### What you are asked to do
Reproduce all the entries precisely.

### Exercise data
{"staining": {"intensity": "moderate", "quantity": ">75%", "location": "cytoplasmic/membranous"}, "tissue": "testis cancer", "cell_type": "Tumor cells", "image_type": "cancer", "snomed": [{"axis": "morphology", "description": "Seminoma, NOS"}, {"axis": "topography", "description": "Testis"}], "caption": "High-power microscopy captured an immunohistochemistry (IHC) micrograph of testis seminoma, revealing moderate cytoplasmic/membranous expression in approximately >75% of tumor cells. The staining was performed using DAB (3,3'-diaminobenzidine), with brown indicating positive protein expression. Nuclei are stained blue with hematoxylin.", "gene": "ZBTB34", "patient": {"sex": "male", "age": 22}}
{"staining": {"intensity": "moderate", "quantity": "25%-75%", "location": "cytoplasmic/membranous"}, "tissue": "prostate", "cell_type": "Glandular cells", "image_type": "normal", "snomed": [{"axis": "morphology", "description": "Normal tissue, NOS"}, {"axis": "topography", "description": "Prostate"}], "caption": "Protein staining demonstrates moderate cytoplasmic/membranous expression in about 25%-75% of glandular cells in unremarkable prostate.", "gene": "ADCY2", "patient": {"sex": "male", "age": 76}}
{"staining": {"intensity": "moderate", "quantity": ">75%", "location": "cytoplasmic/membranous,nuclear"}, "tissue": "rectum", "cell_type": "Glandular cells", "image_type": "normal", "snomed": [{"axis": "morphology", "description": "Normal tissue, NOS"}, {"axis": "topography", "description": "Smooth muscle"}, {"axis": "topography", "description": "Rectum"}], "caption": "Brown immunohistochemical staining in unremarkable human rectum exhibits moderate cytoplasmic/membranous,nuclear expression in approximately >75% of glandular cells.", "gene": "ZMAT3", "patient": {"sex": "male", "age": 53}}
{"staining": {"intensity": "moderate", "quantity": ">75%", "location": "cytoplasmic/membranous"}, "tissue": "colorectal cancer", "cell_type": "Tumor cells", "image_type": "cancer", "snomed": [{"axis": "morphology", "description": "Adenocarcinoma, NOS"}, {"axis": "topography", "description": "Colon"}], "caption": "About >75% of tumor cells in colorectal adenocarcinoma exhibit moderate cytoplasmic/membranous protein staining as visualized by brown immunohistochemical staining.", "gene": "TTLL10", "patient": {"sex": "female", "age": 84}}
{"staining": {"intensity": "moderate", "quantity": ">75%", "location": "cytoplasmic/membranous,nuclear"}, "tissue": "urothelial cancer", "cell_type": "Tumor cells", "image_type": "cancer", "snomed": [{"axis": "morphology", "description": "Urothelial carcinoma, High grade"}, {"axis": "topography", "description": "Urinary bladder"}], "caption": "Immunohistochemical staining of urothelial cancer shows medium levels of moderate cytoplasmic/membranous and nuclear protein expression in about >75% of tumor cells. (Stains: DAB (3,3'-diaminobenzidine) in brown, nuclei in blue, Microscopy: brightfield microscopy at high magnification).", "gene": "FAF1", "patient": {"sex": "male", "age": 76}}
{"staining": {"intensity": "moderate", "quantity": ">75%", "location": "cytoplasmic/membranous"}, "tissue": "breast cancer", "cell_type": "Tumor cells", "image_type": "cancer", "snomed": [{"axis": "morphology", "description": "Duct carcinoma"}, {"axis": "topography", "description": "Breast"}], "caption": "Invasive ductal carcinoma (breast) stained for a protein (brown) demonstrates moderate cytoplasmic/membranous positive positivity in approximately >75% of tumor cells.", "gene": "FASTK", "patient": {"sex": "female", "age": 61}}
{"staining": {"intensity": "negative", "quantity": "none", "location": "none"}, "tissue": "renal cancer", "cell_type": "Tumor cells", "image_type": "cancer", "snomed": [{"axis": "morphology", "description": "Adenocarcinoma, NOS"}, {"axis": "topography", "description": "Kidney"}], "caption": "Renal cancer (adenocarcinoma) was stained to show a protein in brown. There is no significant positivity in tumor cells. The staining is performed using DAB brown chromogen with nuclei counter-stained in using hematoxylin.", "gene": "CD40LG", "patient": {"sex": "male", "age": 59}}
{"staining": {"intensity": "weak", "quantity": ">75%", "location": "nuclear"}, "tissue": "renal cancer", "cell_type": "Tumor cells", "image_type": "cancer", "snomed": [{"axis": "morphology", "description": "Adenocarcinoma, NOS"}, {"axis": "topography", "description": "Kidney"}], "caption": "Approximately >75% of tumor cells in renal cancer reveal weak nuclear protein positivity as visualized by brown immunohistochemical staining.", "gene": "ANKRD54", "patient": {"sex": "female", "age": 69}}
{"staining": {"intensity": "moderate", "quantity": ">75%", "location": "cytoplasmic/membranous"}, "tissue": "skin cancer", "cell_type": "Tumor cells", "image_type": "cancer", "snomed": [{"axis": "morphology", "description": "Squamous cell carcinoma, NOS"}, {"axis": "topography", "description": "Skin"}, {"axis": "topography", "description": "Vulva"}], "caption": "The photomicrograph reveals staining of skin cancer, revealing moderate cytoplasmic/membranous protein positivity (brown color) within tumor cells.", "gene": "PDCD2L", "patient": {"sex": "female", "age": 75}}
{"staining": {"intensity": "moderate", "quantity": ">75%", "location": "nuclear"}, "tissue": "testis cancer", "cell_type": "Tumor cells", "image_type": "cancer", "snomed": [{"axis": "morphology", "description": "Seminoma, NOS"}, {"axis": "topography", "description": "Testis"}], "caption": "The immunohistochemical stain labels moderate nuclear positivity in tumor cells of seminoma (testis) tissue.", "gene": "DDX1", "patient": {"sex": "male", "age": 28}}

### Expected answer
{"staining": {"intensity": "moderate", "quantity": ">75%", "location": "cytoplasmic/membranous"}, "tissue": "testis cancer", "cell_type": "Tumor cells", "image_type": "cancer", "snomed": [{"axis": "morphology", "description": "Seminoma, NOS"}, {"axis": "topography", "description": "Testis"}], "caption": "High-power microscopy captured an immunohistochemistry (IHC) micrograph of testis seminoma, revealing moderate cytoplasmic/membranous expression in approximately >75% of tumor cells. The staining was performed using DAB (3,3'-diaminobenzidine), with brown indicating positive protein expression. Nuclei are stained blue with hematoxylin.", "gene": "ZBTB34", "patient": {"sex": "male", "age": 22}}
{"staining": {"intensity": "moderate", "quantity": "25%-75%", "location": "cytoplasmic/membranous"}, "tissue": "prostate", "cell_type": "Glandular cells", "image_type": "normal", "snomed": [{"axis": "morphology", "description": "Normal tissue, NOS"}, {"axis": "topography", "description": "Prostate"}], "caption": "Protein staining demonstrates moderate cytoplasmic/membranous expression in about 25%-75% of glandular cells in unremarkable prostate.", "gene": "ADCY2", "patient": {"sex": "male", "age": 76}}
{"staining": {"intensity": "moderate", "quantity": ">75%", "location": "cytoplasmic/membranous,nuclear"}, "tissue": "rectum", "cell_type": "Glandular cells", "image_type": "normal", "snomed": [{"axis": "morphology", "description": "Normal tissue, NOS"}, {"axis": "topography", "description": "Smooth muscle"}, {"axis": "topography", "description": "Rectum"}], "caption": "Brown immunohistochemical staining in unremarkable human rectum exhibits moderate cytoplasmic/membranous,nuclear expression in approximately >75% of glandular cells.", "gene": "ZMAT3", "patient": {"sex": "male", "age": 53}}
{"staining": {"intensity": "moderate", "quantity": ">75%", "location": "cytoplasmic/membranous"}, "tissue": "colorectal cancer", "cell_type": "Tumor cells", "image_type": "cancer", "snomed": [{"axis": "morphology", "description": "Adenocarcinoma, NOS"}, {"axis": "topography", "description": "Colon"}], "caption": "About >75% of tumor cells in colorectal adenocarcinoma exhibit moderate cytoplasmic/membranous protein staining as visualized by brown immunohistochemical staining.", "gene": "TTLL10", "patient": {"sex": "female", "age": 84}}
{"staining": {"intensity": "moderate", "quantity": ">75%", "location": "cytoplasmic/membranous,nuclear"}, "tissue": "urothelial cancer", "cell_type": "Tumor cells", "image_type": "cancer", "snomed": [{"axis": "morphology", "description": "Urothelial carcinoma, High grade"}, {"axis": "topography", "description": "Urinary bladder"}], "caption": "Immunohistochemical staining of urothelial cancer shows medium levels of moderate cytoplasmic/membranous and nuclear protein expression in about >75% of tumor cells. (Stains: DAB (3,3'-diaminobenzidine) in brown, nuclei in blue, Microscopy: brightfield microscopy at high magnification).", "gene": "FAF1", "patient": {"sex": "male", "age": 76}}
{"staining": {"intensity": "moderate", "quantity": ">75%", "location": "cytoplasmic/membranous"}, "tissue": "breast cancer", "cell_type": "Tumor cells", "image_type": "cancer", "snomed": [{"axis": "morphology", "description": "Duct carcinoma"}, {"axis": "topography", "description": "Breast"}], "caption": "Invasive ductal carcinoma (breast) stained for a protein (brown) demonstrates moderate cytoplasmic/membranous positive positivity in approximately >75% of tumor cells.", "gene": "FASTK", "patient": {"sex": "female", "age": 61}}
{"staining": {"intensity": "negative", "quantity": "none", "location": "none"}, "tissue": "renal cancer", "cell_type": "Tumor cells", "image_type": "cancer", "snomed": [{"axis": "morphology", "description": "Adenocarcinoma, NOS"}, {"axis": "topography", "description": "Kidney"}], "caption": "Renal cancer (adenocarcinoma) was stained to show a protein in brown. There is no significant positivity in tumor cells. The staining is performed using DAB brown chromogen with nuclei counter-stained in using hematoxylin.", "gene": "CD40LG", "patient": {"sex": "male", "age": 59}}
{"staining": {"intensity": "weak", "quantity": ">75%", "location": "nuclear"}, "tissue": "renal cancer", "cell_type": "Tumor cells", "image_type": "cancer", "snomed": [{"axis": "morphology", "description": "Adenocarcinoma, NOS"}, {"axis": "topography", "description": "Kidney"}], "caption": "Approximately >75% of tumor cells in renal cancer reveal weak nuclear protein positivity as visualized by brown immunohistochemical staining.", "gene": "ANKRD54", "patient": {"sex": "female", "age": 69}}
{"staining": {"intensity": "moderate", "quantity": ">75%", "location": "cytoplasmic/membranous"}, "tissue": "skin cancer", "cell_type": "Tumor cells", "image_type": "cancer", "snomed": [{"axis": "morphology", "description": "Squamous cell carcinoma, NOS"}, {"axis": "topography", "description": "Skin"}, {"axis": "topography", "description": "Vulva"}], "caption": "The photomicrograph reveals staining of skin cancer, revealing moderate cytoplasmic/membranous protein positivity (brown color) within tumor cells.", "gene": "PDCD2L", "patient": {"sex": "female", "age": 75}}
{"staining": {"intensity": "moderate", "quantity": ">75%", "location": "nuclear"}, "tissue": "testis cancer", "cell_type": "Tumor cells", "image_type": "cancer", "snomed": [{"axis": "morphology", "description": "Seminoma, NOS"}, {"axis": "topography", "description": "Testis"}], "caption": "The immunohistochemical stain labels moderate nuclear positivity in tumor cells of seminoma (testis) tissue.", "gene": "DDX1", "patient": {"sex": "male", "age": 28}}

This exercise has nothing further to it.